Váradi expects profits in 2024. And if the budget flyer can turn, then the share price of this growth stock as low as in 2017 is definitely undervalued.

The UK’s worst airline?

The first sign that Wizz Air seems undervalued to me is that the problem is mostly external. The war in Ukraine, high fuel costs, and the cost of living crisis should all, hopefully, not cause profit problems for much longer.

A bigger problem is the negative press that the airline’s service is getting. Just recently, I came across a negative review of the airline on Sky News, The Guardianand even a Daily Mail piece called Wizz Air, “Britain’s worst airline.”

I guess the question is this: do I want to buy to a company I can call ‘Ryanair on steroids’?

Well, speaking of Ryanair, I would not mind asking for the same return as the shareholders of the Irish company that raised 10 times the return in the new year.

If I had £1,000

My thoughts on whether I want to buy shares here boil down to one question. Will travelers ignore the harsh experience of flying as long as it’s cheap?
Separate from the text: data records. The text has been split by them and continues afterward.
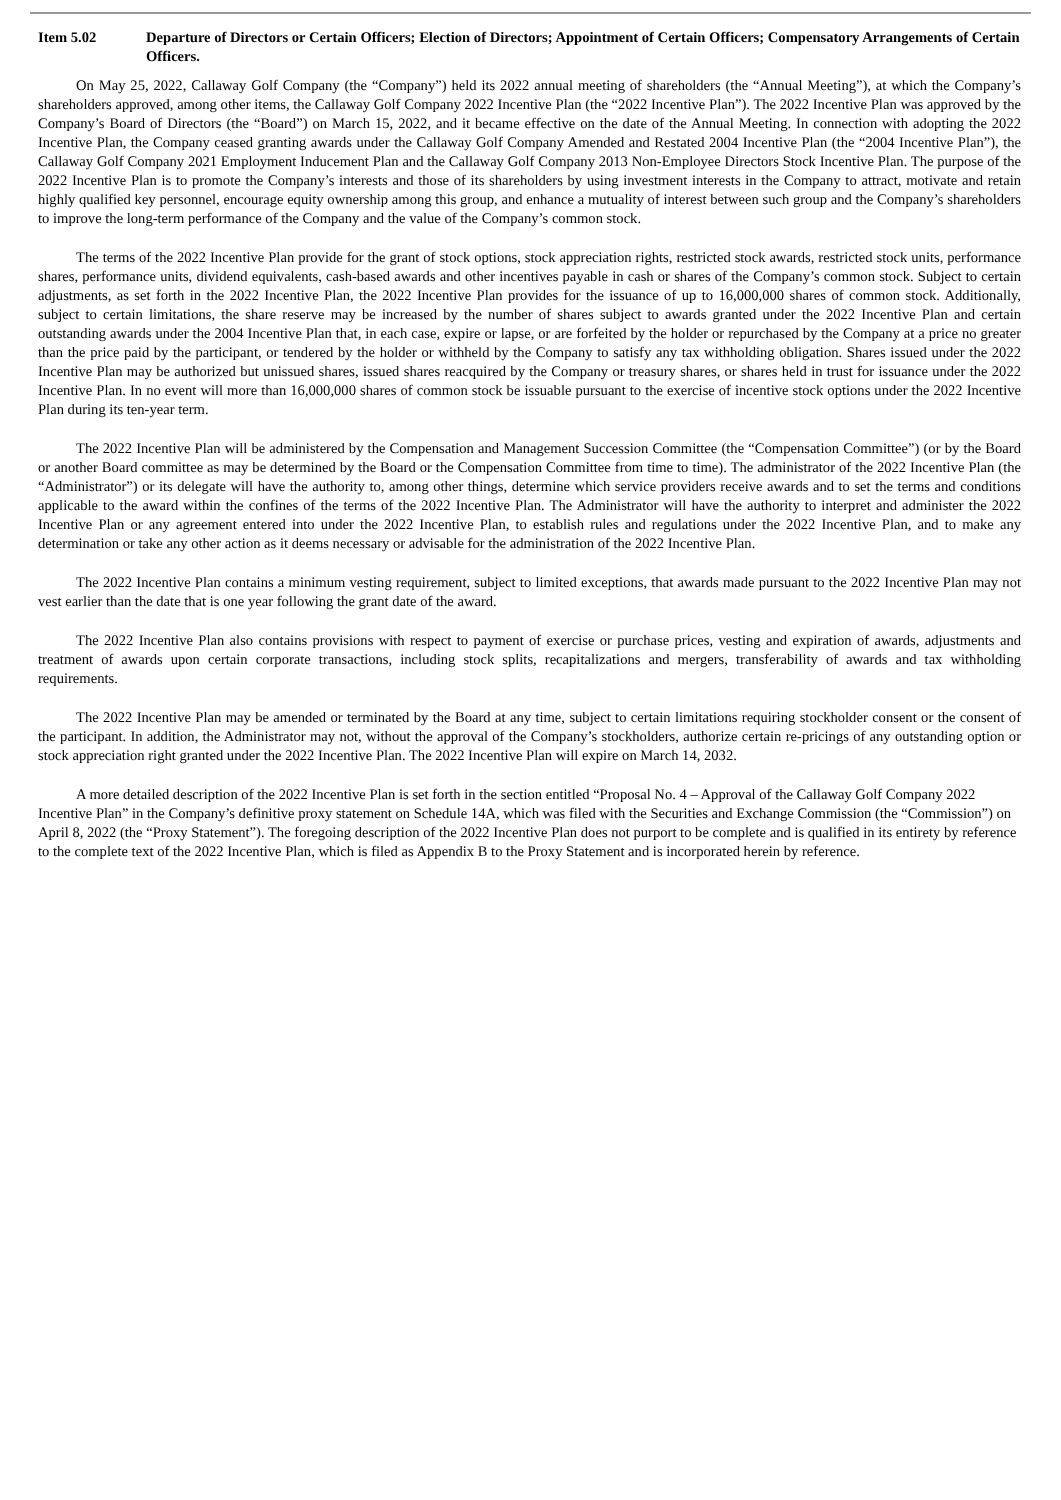Item 5.02 Departure of Directors or Certain Officers; Election of Directors; Appointment of Certain Officers; Compensatory Arrangements of Certain Officers.
On May 25, 2022, Callaway Golf Company (the “Company”) held its 2022 annual meeting of shareholders (the “Annual Meeting”), at which the Company’s shareholders approved, among other items, the Callaway Golf Company 2022 Incentive Plan (the “2022 Incentive Plan”). The 2022 Incentive Plan was approved by the Company’s Board of Directors (the “Board”) on March 15, 2022, and it became effective on the date of the Annual Meeting. In connection with adopting the 2022 Incentive Plan, the Company ceased granting awards under the Callaway Golf Company Amended and Restated 2004 Incentive Plan (the “2004 Incentive Plan”), the Callaway Golf Company 2021 Employment Inducement Plan and the Callaway Golf Company 2013 Non-Employee Directors Stock Incentive Plan. The purpose of the 2022 Incentive Plan is to promote the Company’s interests and those of its shareholders by using investment interests in the Company to attract, motivate and retain highly qualified key personnel, encourage equity ownership among this group, and enhance a mutuality of interest between such group and the Company’s shareholders to improve the long-term performance of the Company and the value of the Company’s common stock.
The terms of the 2022 Incentive Plan provide for the grant of stock options, stock appreciation rights, restricted stock awards, restricted stock units, performance shares, performance units, dividend equivalents, cash-based awards and other incentives payable in cash or shares of the Company’s common stock. Subject to certain adjustments, as set forth in the 2022 Incentive Plan, the 2022 Incentive Plan provides for the issuance of up to 16,000,000 shares of common stock. Additionally, subject to certain limitations, the share reserve may be increased by the number of shares subject to awards granted under the 2022 Incentive Plan and certain outstanding awards under the 2004 Incentive Plan that, in each case, expire or lapse, or are forfeited by the holder or repurchased by the Company at a price no greater than the price paid by the participant, or tendered by the holder or withheld by the Company to satisfy any tax withholding obligation. Shares issued under the 2022 Incentive Plan may be authorized but unissued shares, issued shares reacquired by the Company or treasury shares, or shares held in trust for issuance under the 2022 Incentive Plan. In no event will more than 16,000,000 shares of common stock be issuable pursuant to the exercise of incentive stock options under the 2022 Incentive Plan during its ten-year term.
The 2022 Incentive Plan will be administered by the Compensation and Management Succession Committee (the “Compensation Committee”) (or by the Board or another Board committee as may be determined by the Board or the Compensation Committee from time to time). The administrator of the 2022 Incentive Plan (the “Administrator”) or its delegate will have the authority to, among other things, determine which service providers receive awards and to set the terms and conditions applicable to the award within the confines of the terms of the 2022 Incentive Plan. The Administrator will have the authority to interpret and administer the 2022 Incentive Plan or any agreement entered into under the 2022 Incentive Plan, to establish rules and regulations under the 2022 Incentive Plan, and to make any determination or take any other action as it deems necessary or advisable for the administration of the 2022 Incentive Plan.
The 2022 Incentive Plan contains a minimum vesting requirement, subject to limited exceptions, that awards made pursuant to the 2022 Incentive Plan may not vest earlier than the date that is one year following the grant date of the award.
The 2022 Incentive Plan also contains provisions with respect to payment of exercise or purchase prices, vesting and expiration of awards, adjustments and treatment of awards upon certain corporate transactions, including stock splits, recapitalizations and mergers, transferability of awards and tax withholding requirements.
The 2022 Incentive Plan may be amended or terminated by the Board at any time, subject to certain limitations requiring stockholder consent or the consent of the participant. In addition, the Administrator may not, without the approval of the Company’s stockholders, authorize certain re-pricings of any outstanding option or stock appreciation right granted under the 2022 Incentive Plan. The 2022 Incentive Plan will expire on March 14, 2032.
A more detailed description of the 2022 Incentive Plan is set forth in the section entitled “Proposal No. 4 – Approval of the Callaway Golf Company 2022 Incentive Plan” in the Company’s definitive proxy statement on Schedule 14A, which was filed with the Securities and Exchange Commission (the “Commission”) on April 8, 2022 (the “Proxy Statement”). The foregoing description of the 2022 Incentive Plan does not purport to be complete and is qualified in its entirety by reference to the complete text of the 2022 Incentive Plan, which is filed as Appendix B to the Proxy Statement and is incorporated herein by reference.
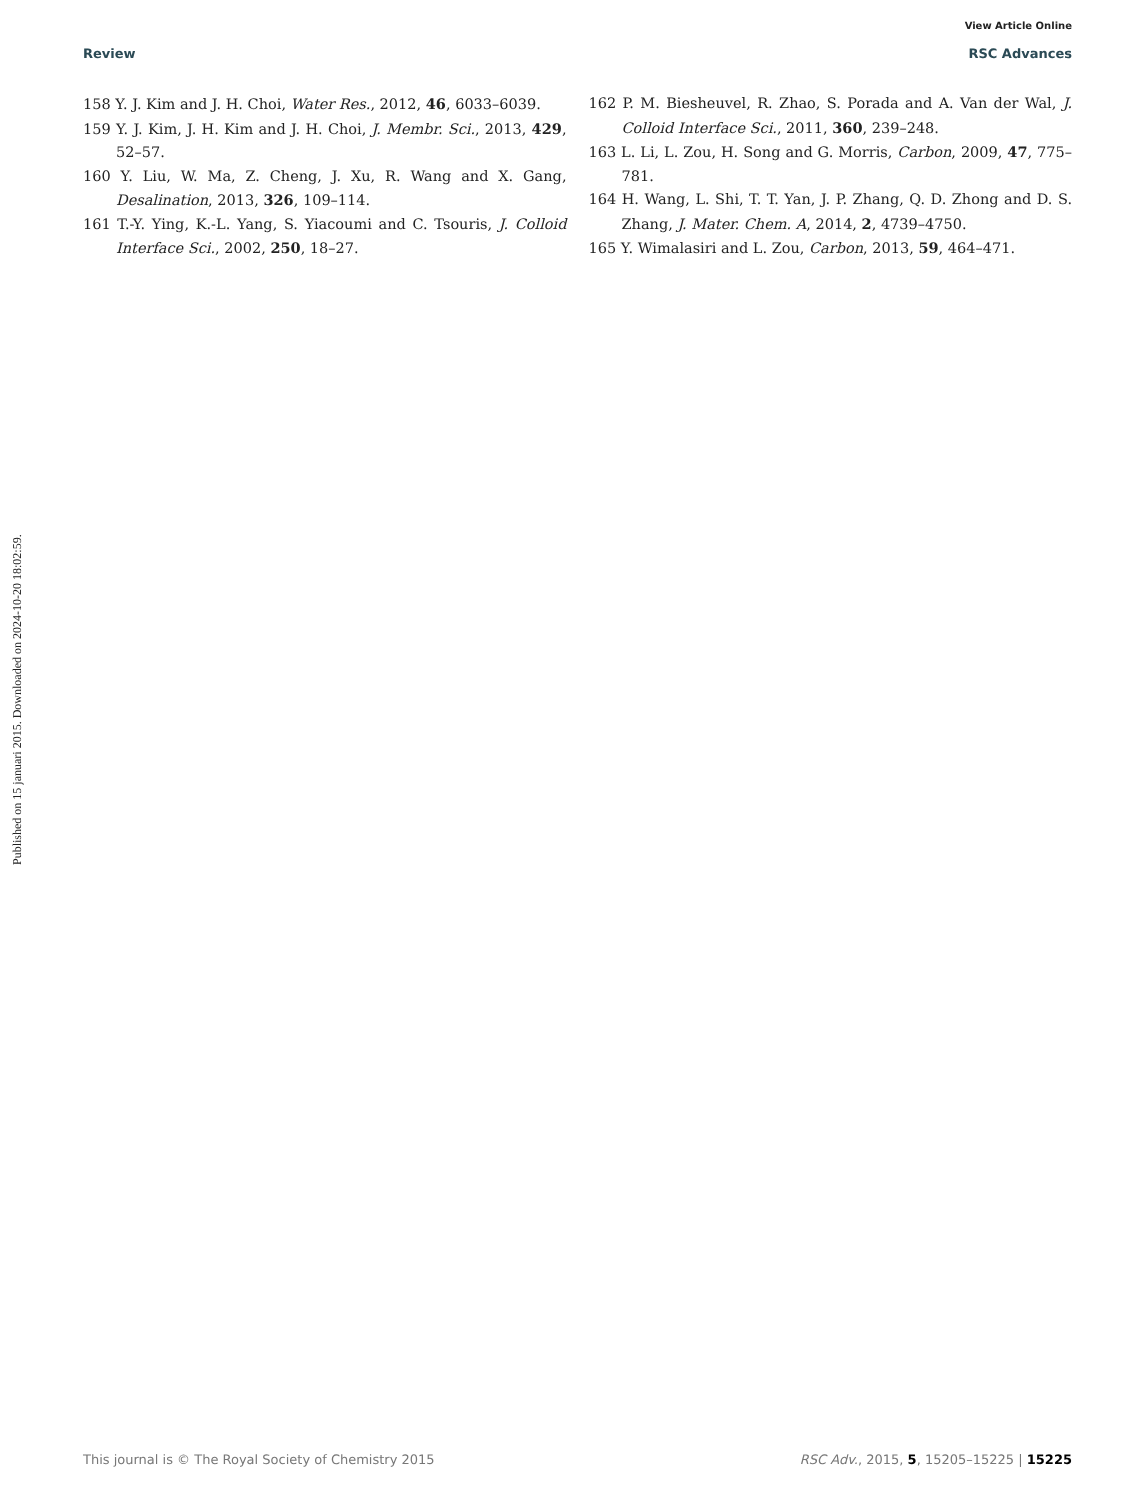View Article Online
Review RSC Advances
158 Y. J. Kim and J. H. Choi, Water Res., 2012, 46, 6033–6039.
159 Y. J. Kim, J. H. Kim and J. H. Choi, J. Membr. Sci., 2013, 429, 52–57.
160 Y. Liu, W. Ma, Z. Cheng, J. Xu, R. Wang and X. Gang, Desalination, 2013, 326, 109–114.
161 T.-Y. Ying, K.-L. Yang, S. Yiacoumi and C. Tsouris, J. Colloid Interface Sci., 2002, 250, 18–27.
162 P. M. Biesheuvel, R. Zhao, S. Porada and A. Van der Wal, J. Colloid Interface Sci., 2011, 360, 239–248.
163 L. Li, L. Zou, H. Song and G. Morris, Carbon, 2009, 47, 775–781.
164 H. Wang, L. Shi, T. T. Yan, J. P. Zhang, Q. D. Zhong and D. S. Zhang, J. Mater. Chem. A, 2014, 2, 4739–4750.
165 Y. Wimalasiri and L. Zou, Carbon, 2013, 59, 464–471.
Published on 15 januari 2015. Downloaded on 2024-10-20 18:02:59.
This journal is © The Royal Society of Chemistry 2015 RSC Adv., 2015, 5, 15205–15225 | 15225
I would say they probably will. I flew Wizz Air myself last summer, and while I did not love the flight from London Luton Airport, I reached the destination in one piece.

And looking more and more, I can’t ignore that budget companies like Ryanair, Aldi, Lidl, or Premier Inn have been very successful in recent years.

Therefore, I think there is potential here for very good growth. If I had a spare £1,000 to invest, I would open a position.